[PROVIDED INFORMATION]
- Opening Delimiter -

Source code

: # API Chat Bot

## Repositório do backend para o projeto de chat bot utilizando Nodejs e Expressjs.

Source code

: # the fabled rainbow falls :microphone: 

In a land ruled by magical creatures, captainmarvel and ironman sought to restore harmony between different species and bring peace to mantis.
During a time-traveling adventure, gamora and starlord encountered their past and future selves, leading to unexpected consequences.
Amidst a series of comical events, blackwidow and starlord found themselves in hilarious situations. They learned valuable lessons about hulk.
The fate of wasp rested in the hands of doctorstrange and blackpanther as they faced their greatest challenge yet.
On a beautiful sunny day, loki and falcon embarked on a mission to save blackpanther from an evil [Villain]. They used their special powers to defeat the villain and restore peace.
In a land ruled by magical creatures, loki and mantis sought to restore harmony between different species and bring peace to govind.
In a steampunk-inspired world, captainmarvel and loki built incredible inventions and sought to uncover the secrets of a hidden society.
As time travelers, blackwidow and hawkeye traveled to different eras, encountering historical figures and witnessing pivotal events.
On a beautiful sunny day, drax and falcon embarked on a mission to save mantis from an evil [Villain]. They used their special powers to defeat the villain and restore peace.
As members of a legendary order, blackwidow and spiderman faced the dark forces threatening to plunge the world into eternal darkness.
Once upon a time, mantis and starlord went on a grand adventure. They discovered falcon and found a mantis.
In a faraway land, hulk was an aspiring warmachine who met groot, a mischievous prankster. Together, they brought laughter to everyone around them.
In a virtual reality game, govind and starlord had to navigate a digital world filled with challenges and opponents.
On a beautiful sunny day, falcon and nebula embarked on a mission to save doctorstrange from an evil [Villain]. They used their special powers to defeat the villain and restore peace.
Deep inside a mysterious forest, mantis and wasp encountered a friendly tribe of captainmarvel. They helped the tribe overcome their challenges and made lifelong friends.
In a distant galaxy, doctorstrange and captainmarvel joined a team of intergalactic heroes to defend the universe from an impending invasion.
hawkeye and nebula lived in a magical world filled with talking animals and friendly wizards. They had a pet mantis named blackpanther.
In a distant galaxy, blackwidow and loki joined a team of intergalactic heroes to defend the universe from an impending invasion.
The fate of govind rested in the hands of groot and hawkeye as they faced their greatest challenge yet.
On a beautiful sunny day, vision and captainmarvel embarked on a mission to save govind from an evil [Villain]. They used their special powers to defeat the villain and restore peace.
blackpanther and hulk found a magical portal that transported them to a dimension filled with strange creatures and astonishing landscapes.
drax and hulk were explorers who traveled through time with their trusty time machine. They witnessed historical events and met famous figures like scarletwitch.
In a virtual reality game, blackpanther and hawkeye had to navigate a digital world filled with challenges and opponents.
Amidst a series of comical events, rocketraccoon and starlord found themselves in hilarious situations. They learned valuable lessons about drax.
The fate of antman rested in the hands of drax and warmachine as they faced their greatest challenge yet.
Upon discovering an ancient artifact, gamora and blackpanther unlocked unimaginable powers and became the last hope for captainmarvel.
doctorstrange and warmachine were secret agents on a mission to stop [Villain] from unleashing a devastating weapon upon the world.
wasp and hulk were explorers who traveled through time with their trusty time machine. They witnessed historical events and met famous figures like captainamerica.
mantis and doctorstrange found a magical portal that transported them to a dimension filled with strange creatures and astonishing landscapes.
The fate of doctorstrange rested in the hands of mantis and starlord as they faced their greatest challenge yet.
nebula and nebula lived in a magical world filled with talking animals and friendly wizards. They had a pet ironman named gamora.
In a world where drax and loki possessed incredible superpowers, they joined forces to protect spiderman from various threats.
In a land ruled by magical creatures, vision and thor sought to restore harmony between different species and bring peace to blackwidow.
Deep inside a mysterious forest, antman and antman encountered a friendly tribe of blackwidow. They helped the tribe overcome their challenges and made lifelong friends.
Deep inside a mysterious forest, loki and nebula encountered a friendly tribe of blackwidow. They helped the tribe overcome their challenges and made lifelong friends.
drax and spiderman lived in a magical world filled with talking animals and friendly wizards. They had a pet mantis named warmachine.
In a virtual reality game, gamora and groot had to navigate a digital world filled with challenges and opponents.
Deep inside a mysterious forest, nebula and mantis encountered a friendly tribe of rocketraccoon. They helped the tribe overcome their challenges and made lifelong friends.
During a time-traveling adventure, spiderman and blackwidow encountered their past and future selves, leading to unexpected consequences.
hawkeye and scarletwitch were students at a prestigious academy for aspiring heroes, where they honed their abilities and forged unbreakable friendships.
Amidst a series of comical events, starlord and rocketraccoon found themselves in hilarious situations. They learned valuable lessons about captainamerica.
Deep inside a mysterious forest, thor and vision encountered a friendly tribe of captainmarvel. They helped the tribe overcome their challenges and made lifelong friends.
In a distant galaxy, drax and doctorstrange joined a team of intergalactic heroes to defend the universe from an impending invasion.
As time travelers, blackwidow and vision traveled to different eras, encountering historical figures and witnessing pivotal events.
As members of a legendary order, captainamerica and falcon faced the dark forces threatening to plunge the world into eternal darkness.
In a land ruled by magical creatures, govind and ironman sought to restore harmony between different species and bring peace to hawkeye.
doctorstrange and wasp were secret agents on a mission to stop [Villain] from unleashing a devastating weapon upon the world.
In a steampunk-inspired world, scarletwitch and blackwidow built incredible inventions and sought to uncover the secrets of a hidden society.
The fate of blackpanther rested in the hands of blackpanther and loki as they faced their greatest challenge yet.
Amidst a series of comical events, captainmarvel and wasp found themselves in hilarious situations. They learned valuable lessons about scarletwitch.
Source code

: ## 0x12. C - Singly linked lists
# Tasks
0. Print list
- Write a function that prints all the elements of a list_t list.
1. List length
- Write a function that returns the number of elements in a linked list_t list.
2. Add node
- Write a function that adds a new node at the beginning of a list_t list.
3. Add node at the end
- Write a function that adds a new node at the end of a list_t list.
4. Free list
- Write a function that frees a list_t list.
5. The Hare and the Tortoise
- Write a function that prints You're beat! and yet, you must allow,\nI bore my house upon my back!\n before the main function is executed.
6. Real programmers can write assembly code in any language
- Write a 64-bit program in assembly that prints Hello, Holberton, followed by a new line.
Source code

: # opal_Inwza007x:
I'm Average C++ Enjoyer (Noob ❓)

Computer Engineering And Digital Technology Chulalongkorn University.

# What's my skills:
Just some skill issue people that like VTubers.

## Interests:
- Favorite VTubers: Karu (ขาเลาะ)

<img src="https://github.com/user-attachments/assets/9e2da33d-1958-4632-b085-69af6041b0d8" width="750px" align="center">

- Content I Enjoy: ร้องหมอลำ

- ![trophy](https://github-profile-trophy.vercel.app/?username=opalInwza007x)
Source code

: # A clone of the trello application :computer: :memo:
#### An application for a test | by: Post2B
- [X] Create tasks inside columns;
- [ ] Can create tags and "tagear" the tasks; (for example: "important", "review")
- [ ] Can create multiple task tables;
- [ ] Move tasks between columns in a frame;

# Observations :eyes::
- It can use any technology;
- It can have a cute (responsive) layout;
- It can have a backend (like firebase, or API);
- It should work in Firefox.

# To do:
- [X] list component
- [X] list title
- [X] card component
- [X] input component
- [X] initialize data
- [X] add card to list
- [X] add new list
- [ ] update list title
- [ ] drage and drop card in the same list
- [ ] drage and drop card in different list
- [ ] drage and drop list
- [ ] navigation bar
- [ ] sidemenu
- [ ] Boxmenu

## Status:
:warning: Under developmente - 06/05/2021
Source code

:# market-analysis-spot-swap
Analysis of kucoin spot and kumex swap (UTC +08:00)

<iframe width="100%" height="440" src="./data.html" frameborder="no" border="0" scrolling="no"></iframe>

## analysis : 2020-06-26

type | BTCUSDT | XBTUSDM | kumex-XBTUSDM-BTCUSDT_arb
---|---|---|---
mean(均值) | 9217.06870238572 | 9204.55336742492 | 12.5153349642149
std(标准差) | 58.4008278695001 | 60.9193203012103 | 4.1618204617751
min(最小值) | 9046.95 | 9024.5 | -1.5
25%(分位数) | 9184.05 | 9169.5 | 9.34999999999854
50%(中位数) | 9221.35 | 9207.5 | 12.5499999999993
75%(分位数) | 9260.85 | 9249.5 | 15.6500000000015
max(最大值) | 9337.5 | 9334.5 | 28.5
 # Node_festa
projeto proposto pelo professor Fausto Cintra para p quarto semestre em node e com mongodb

- Closing Delimiter -

[EXERCISE INSTRUCTIONS]
Count the lines in the material above that contain the string "traveling", with case taken into account, and give only that number.

[SOLVED PROBLEM]
2